WHY YOU NEED AN M&A PROFESSIONAL

You’ve taken the risks, you’ve made the sacrifices, you’ve invested the sweat equity, the buck “has always stopped here” – but now it’s time. Time to take your chips off the table, time to pass the torch, time to sell your company. You’ve got one shot and the stakes are high. What to do?

To capitalize on the once-in-a-lifetime opportunity to significantly increase the return you’ll receive from the sale of your company you need to use a professional M&A team. Not every seller and certainly not every M&A professional can realize the potential of this one-time event. But, when the right M&A team is chosen, the reasons for employing their services are unmistakeable.

Return on Investment

Independent studies have shown that sellers who did not engage an M&A professional ended up with 30% less for the sale of their business. Why? The answer lies in the maxim “Whenever you create competition for something you possess, the possession increases in value.” Maximizing your return is reason enough to use an M&A professional, but here are some additional things you need to consider.

Buyers are More Sophisticated than Sellers at M&A

Our clients' companies are typically sold to strategic buyers and sometimes private equity firms. These entities are the “bigger fish” in the food chain and are experienced in the process of acquiring companies like yours. Wading alone into uncharted waters is dangerous and extremely expensive.

Selling is a High Stakes Game with No Second Chance

Selling a business is unique. It is a complex mix of critical responsibilities including guarding confidentiality, engaging key employees at critical junctures, precisely timing the release of information, selling strategic value, negotiating to balance the interests of the seller and the success of the deal, among many others. The uniqueness is compounded by the fact that when a company goes on the market and the sale doesn't close, it becomes “damaged goods”. Potential buyers have long memories which means the current market value of the company will remain depressed for many years to come. With no second chance, getting it right the first time is paramount. Choose carefully your M&A team to execute a proven process to successfully sell the most valuable asset you possess.

Every Deal Dies a Thousand Deaths

During the sale (that lasts for many months) facts emerge, situations arise, and positions change; many of which threaten the basis for making the deal. The prospect of the sale collapsing is a burden most sellers cannot withstand on a repeated basis and usually results in capitulation to the buyer’s demands. M&A professionals are trained to be “committed but not attached” to the deal's success, enabling effective out-of-the-box problem solving.

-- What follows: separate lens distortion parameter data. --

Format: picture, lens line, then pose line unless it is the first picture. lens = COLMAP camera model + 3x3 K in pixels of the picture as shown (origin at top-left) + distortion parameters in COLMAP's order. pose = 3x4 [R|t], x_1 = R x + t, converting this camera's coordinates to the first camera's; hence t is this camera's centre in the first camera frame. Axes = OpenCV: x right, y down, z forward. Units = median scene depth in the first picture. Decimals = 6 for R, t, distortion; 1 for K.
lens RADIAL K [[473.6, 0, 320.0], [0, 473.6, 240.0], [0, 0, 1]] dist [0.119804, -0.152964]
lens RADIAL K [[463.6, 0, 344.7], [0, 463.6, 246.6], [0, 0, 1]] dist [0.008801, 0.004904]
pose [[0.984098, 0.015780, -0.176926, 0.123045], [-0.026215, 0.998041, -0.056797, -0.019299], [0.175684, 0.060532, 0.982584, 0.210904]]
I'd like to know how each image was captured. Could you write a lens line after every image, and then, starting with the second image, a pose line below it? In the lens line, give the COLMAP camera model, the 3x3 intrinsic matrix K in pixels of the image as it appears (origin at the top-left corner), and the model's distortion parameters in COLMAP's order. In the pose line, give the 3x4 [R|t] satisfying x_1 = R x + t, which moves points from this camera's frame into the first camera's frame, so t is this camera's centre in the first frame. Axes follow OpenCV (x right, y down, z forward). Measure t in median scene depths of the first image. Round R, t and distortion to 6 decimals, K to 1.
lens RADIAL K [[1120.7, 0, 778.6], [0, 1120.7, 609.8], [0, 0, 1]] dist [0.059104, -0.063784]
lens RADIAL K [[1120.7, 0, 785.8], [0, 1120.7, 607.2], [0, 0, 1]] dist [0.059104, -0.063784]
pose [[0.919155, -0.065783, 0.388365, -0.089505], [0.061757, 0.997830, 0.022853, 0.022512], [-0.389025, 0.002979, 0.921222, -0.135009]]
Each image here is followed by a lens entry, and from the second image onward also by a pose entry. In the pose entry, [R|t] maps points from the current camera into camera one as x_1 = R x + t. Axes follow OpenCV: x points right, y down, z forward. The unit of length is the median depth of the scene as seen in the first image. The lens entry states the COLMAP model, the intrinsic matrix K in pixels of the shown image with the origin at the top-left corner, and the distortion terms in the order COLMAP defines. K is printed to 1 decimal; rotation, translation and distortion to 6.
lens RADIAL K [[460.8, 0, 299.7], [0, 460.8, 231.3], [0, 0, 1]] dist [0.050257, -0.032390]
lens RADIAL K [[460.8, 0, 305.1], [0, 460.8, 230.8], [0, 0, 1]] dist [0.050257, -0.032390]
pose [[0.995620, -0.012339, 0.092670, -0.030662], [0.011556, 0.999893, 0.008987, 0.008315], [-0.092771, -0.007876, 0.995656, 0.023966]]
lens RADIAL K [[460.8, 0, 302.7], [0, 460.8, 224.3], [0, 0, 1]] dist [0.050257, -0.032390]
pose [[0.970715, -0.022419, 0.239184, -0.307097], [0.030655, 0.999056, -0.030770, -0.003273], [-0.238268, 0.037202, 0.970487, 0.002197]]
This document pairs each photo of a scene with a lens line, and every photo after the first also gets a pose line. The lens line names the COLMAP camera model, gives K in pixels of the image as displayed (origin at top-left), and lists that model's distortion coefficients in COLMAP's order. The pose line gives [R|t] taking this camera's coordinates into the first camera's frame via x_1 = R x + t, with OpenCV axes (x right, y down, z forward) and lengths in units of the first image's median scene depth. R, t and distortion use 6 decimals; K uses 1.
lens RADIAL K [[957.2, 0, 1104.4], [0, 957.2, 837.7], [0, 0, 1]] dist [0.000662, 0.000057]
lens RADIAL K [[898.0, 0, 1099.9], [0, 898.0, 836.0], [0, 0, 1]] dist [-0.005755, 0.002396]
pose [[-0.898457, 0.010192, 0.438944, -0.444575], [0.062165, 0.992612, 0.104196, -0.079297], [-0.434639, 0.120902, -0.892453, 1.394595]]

He Who Represents Himself has a Fool for a Client

Related to the parable of a thousand deaths, this saying borrowed from the legal profession is unequivocally applicable in the sale of a business. Sellers have a huge financial stake in the outcome of the transaction. When acting alone, the seller's emotional attachment to the sale outcome does not afford the space and time during negotiations needed to consider proposals and advance positions.

Speed Kills

Too often the instinct of the seller acting alone succumbs to the pressure of the deal and looks for a quick close...they see a small light at the end of the tunnel, and want to get the transaction over quickly. Invariably, the quick decision surrenders value and many other important terms which could have been preserved through objective negotiations.

Transaction Failure  

When sellers act alone in the sale of their businesses, more than 50 out of every 100 business sales collapse and fail to close. The buyer's intentions were not properly qualified, some key facts about the business were not disclosed early enough in the process, some fundamental business terms were not clearly defined, some key employees thwarted the process, the transition of material relationships were improperly handled...there are a litany of reasons deals go off the rails when the parties entering the transaction do not plan carefully and fail to anticipate roadblocks in advance.

1,000 Hours to Close a Sale

On the sell side of the transaction, it takes 800 - 1,000 hours of focussed effort to successfully close the sale of a mid-market business. Without the help of an M&A professional, that means devoting more than 80% of your time over the better part of a year to sell your company. That's a risky (if not impossible) proposition for a seller acting alone, especially when the chances of closing (and becoming “damaged goods”) are far less than 50% without a team of M&A professionals.

Confidentiality

Knowledge of the business being for sale is an inalienable right of the seller and must be protected from suppliers, competitors, employees, etc. In our experience, however, the number one (and vastly inordinate) source of confidentiality breaches comes from the seller of the business. There is no explanation for it other than human nature. M&A professionals, on the other hand, have confidentiality in their DNA; it is the lifeblood of sustaining the transaction and M&A professionals know how and when to respond to the inquisitive and coach their clients on necessary vigilance.